*WHAT IS REQUIRED*
Print every one of the lines below word for word, changing nothing and leaving nothing out.

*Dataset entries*

□ □ □ □ □ □ □

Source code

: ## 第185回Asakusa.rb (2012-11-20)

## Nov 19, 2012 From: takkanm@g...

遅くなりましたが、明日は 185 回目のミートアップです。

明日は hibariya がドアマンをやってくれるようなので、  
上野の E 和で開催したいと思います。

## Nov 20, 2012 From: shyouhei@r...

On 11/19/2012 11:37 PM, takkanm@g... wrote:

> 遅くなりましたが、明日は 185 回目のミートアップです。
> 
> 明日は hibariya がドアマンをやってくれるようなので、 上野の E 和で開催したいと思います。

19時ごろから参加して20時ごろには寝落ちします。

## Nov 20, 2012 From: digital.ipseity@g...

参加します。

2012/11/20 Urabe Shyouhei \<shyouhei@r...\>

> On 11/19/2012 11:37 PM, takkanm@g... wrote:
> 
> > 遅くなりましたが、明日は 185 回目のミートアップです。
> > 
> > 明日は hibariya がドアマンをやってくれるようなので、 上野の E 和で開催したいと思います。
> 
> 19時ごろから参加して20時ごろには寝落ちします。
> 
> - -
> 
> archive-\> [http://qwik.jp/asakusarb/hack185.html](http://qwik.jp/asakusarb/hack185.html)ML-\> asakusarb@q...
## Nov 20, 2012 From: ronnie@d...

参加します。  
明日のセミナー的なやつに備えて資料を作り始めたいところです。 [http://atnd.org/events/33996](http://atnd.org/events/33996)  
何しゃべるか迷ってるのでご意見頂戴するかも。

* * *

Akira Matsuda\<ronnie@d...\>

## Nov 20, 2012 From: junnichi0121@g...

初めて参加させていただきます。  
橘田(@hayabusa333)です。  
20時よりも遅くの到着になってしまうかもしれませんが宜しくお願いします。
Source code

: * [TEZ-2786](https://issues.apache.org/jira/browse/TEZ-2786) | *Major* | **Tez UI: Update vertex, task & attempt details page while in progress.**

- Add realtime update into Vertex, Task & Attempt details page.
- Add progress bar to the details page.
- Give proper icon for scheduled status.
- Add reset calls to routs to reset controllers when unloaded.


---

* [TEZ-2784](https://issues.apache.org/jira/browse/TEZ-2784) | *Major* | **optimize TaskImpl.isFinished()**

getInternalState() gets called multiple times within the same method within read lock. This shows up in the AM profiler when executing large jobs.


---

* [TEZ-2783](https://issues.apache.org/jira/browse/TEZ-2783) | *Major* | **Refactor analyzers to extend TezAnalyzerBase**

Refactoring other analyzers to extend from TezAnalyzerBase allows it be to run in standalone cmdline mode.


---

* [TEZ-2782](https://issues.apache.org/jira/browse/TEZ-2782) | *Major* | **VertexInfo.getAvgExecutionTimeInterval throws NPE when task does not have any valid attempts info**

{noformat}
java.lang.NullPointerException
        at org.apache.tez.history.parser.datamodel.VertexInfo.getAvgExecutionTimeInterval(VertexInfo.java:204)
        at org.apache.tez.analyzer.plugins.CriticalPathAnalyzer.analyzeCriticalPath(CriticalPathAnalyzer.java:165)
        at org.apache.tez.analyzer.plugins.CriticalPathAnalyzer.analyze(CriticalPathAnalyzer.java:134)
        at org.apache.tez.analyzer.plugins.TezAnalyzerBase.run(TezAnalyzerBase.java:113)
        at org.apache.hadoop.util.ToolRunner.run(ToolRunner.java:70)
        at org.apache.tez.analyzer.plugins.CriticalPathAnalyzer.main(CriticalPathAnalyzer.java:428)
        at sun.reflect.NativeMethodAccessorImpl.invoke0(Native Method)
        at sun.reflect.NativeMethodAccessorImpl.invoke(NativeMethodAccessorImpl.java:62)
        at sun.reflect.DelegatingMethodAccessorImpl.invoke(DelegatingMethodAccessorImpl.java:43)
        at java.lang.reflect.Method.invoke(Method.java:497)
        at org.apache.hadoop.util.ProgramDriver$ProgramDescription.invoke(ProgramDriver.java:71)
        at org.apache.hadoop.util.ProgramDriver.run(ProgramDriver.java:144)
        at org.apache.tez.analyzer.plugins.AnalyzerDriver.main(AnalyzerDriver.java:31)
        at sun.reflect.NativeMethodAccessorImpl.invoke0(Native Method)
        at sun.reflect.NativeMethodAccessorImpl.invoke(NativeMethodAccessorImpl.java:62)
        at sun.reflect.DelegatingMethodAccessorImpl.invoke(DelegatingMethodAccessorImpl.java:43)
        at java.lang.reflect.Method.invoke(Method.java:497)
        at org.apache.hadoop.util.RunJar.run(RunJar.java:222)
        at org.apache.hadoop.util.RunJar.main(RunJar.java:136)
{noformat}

□ □ □ □ □ □ □

*EXERCISE RESULT*
Source code

: ## 第185回Asakusa.rb (2012-11-20)

## Nov 19, 2012 From: takkanm@g...

遅くなりましたが、明日は 185 回目のミートアップです。

明日は hibariya がドアマンをやってくれるようなので、  
上野の E 和で開催したいと思います。

## Nov 20, 2012 From: shyouhei@r...

On 11/19/2012 11:37 PM, takkanm@g... wrote:

> 遅くなりましたが、明日は 185 回目のミートアップです。
> 
> 明日は hibariya がドアマンをやってくれるようなので、 上野の E 和で開催したいと思います。

19時ごろから参加して20時ごろには寝落ちします。

## Nov 20, 2012 From: digital.ipseity@g...

参加します。

2012/11/20 Urabe Shyouhei \<shyouhei@r...\>

> On 11/19/2012 11:37 PM, takkanm@g... wrote:
> 
> > 遅くなりましたが、明日は 185 回目のミートアップです。
> > 
> > 明日は hibariya がドアマンをやってくれるようなので、 上野の E 和で開催したいと思います。
> 
> 19時ごろから参加して20時ごろには寝落ちします。
> 
> - -
> 
> archive-\> [http://qwik.jp/asakusarb/hack185.html](http://qwik.jp/asakusarb/hack185.html)ML-\> asakusarb@q...
## Nov 20, 2012 From: ronnie@d...

参加します。  
明日のセミナー的なやつに備えて資料を作り始めたいところです。 [http://atnd.org/events/33996](http://atnd.org/events/33996)  
何しゃべるか迷ってるのでご意見頂戴するかも。

* * *

Akira Matsuda\<ronnie@d...\>

## Nov 20, 2012 From: junnichi0121@g...

初めて参加させていただきます。  
橘田(@hayabusa333)です。  
20時よりも遅くの到着になってしまうかもしれませんが宜しくお願いします。
Source code

: * [TEZ-2786](https://issues.apache.org/jira/browse/TEZ-2786) | *Major* | **Tez UI: Update vertex, task & attempt details page while in progress.**

- Add realtime update into Vertex, Task & Attempt details page.
- Add progress bar to the details page.
- Give proper icon for scheduled status.
- Add reset calls to routs to reset controllers when unloaded.


---

* [TEZ-2784](https://issues.apache.org/jira/browse/TEZ-2784) | *Major* | **optimize TaskImpl.isFinished()**

getInternalState() gets called multiple times within the same method within read lock. This shows up in the AM profiler when executing large jobs.


---

* [TEZ-2783](https://issues.apache.org/jira/browse/TEZ-2783) | *Major* | **Refactor analyzers to extend TezAnalyzerBase**

Refactoring other analyzers to extend from TezAnalyzerBase allows it be to run in standalone cmdline mode.


---

* [TEZ-2782](https://issues.apache.org/jira/browse/TEZ-2782) | *Major* | **VertexInfo.getAvgExecutionTimeInterval throws NPE when task does not have any valid attempts info**

{noformat}
java.lang.NullPointerException
        at org.apache.tez.history.parser.datamodel.VertexInfo.getAvgExecutionTimeInterval(VertexInfo.java:204)
        at org.apache.tez.analyzer.plugins.CriticalPathAnalyzer.analyzeCriticalPath(CriticalPathAnalyzer.java:165)
        at org.apache.tez.analyzer.plugins.CriticalPathAnalyzer.analyze(CriticalPathAnalyzer.java:134)
        at org.apache.tez.analyzer.plugins.TezAnalyzerBase.run(TezAnalyzerBase.java:113)
        at org.apache.hadoop.util.ToolRunner.run(ToolRunner.java:70)
        at org.apache.tez.analyzer.plugins.CriticalPathAnalyzer.main(CriticalPathAnalyzer.java:428)
        at sun.reflect.NativeMethodAccessorImpl.invoke0(Native Method)
        at sun.reflect.NativeMethodAccessorImpl.invoke(NativeMethodAccessorImpl.java:62)
        at sun.reflect.DelegatingMethodAccessorImpl.invoke(DelegatingMethodAccessorImpl.java:43)
        at java.lang.reflect.Method.invoke(Method.java:497)
        at org.apache.hadoop.util.ProgramDriver$ProgramDescription.invoke(ProgramDriver.java:71)
        at org.apache.hadoop.util.ProgramDriver.run(ProgramDriver.java:144)
        at org.apache.tez.analyzer.plugins.AnalyzerDriver.main(AnalyzerDriver.java:31)
        at sun.reflect.NativeMethodAccessorImpl.invoke0(Native Method)
        at sun.reflect.NativeMethodAccessorImpl.invoke(NativeMethodAccessorImpl.java:62)
        at sun.reflect.DelegatingMethodAccessorImpl.invoke(DelegatingMethodAccessorImpl.java:43)
        at java.lang.reflect.Method.invoke(Method.java:497)
        at org.apache.hadoop.util.RunJar.run(RunJar.java:222)
        at org.apache.hadoop.util.RunJar.main(RunJar.java:136)
{noformat}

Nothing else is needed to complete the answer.